#### [Exercise set]
• a. List every result that the mailing-list message about setlocale() below says the change of forcing the global LC_CTYPE to C will bring.
• b. Extend the mailing-list message about the remaining dependency on setlocale(), picking up right after its final sentence.

══ Page ══

Thread

  1. Re: Remaining dependency on setlocale()

    Jeff Davis <pgsql@j-davis.com> — 2025-10-30T17:17:03Z

    On Tue, 2025-10-28 at 17:19 -0700, Jeff Davis wrote:
    > Attached a new patch series, v6.
    
    I'm eager to start committing this series so that we have plenty of
    time to sort out any problems. I welcome feedback before or after
    commit, and I can revert if necessary.
    
    The goal here is to do a permanent:
    
       setlocale(LC_CTYPE, "C")
    
    in the postmaster, and instead use _l() variants where necessary.
    
    Forcing the global LC_CTYPE to C will avoid platform-specific nuances
    spread throughout the code, and prevent new code from accidentally
    depending on platform-specific libc behavior. Instead, libc ctype
    behavior will only happen through a pg_locale_t object.
    
    It also takes us a step closer to thread safety.

═══
══ Extracted records ══

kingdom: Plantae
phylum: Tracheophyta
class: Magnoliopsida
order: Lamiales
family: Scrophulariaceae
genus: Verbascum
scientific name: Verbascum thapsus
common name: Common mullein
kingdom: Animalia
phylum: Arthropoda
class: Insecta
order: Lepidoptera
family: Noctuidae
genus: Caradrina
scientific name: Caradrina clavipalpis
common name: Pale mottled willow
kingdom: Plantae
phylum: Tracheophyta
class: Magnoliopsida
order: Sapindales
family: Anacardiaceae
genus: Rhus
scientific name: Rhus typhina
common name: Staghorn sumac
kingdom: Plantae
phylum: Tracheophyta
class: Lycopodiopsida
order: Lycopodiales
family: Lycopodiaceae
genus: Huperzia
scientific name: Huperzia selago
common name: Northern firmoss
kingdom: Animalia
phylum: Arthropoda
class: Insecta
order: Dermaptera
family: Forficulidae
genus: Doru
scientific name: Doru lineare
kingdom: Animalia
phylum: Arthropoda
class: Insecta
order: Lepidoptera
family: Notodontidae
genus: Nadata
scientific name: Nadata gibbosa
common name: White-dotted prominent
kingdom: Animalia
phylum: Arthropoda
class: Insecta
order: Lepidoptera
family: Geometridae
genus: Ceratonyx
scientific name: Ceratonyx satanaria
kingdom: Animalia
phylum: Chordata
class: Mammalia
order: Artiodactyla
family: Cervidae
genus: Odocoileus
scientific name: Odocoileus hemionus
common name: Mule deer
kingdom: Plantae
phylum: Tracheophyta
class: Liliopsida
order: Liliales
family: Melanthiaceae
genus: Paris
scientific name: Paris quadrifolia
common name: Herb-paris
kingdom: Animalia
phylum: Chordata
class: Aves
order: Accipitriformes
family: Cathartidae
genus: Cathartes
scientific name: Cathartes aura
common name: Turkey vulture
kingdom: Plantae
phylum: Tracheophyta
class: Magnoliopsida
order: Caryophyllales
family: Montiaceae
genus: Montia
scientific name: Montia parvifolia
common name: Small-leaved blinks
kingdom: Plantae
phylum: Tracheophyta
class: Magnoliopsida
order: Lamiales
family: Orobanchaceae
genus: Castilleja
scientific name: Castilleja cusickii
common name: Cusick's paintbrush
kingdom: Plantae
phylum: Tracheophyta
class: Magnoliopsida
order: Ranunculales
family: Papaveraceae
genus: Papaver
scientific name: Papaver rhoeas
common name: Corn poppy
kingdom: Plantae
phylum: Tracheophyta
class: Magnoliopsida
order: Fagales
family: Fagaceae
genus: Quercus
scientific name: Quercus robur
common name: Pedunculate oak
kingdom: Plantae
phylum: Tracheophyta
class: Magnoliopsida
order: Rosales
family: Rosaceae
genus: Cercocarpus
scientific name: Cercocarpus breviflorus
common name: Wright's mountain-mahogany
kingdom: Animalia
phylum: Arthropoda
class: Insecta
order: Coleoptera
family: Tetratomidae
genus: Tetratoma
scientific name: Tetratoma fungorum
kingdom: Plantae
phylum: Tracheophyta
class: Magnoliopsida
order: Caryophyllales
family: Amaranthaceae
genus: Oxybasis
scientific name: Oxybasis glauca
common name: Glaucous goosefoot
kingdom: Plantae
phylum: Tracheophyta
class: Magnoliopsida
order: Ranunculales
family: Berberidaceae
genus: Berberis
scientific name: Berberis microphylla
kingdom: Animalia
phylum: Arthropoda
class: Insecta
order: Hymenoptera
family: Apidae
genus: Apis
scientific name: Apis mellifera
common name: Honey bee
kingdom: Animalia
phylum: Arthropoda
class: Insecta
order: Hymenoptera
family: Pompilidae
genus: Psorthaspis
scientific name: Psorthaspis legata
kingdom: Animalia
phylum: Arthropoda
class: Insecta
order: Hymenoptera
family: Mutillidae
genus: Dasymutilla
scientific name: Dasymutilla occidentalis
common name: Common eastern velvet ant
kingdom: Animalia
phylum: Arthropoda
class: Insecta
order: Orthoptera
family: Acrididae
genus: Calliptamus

═══

#### [Results of the exercise]
• a.
- Avoiding platform-specific nuances spread throughout the code
- Preventing new code from accidentally depending on platform-specific libc behavior
- Having libc ctype behavior happen only through a pg_locale_t object
- Moving a step closer to thread safety

• b.
    LC_COLLATE was already permenently set to "C" (5e6e42e4), and most of
    LC_CTYPE behavior already uses a pg_locale_t object. This series is
    about removing the last few places that rely on raw calls to
    tolower()/toupper() (sometimes through pg_tolower()). Where there isn't
    a pg_locale_t immediately available it uses the database default locale
    (which might or might not be libc).
    
    There's another thread for what to do about strerror_r[1], which
    depends on LC_CTYPE for the encoding:
    
    https://www.postgresql.org/message-id/90f176c5b85b9da26a3265b2630ece3552068566.camel@j-davis.com
    
    pg_localeconv_r() does depend on the LC_CTYPE for the encoding, but it
    already sets it from lc_monetary and lc_numeric, without using datctype
    or the global setting. Then PGLC_localeconv() converts to the database
    encoding, if necessary. So it's an exception to the rule that all ctype
    behavior goes through a pg_locale_t, but it's not a problem. (Aside: we
    could consider this approach as a narrower fix for strerror_r(), as
    well.)
    
    There may be a loose end around plperl, as well, but not sure if this
    will make it any worse.
    
    Some other LC_* settings still rely on setlocale(), which can be
    considered separately unless there's some interaction that I missed.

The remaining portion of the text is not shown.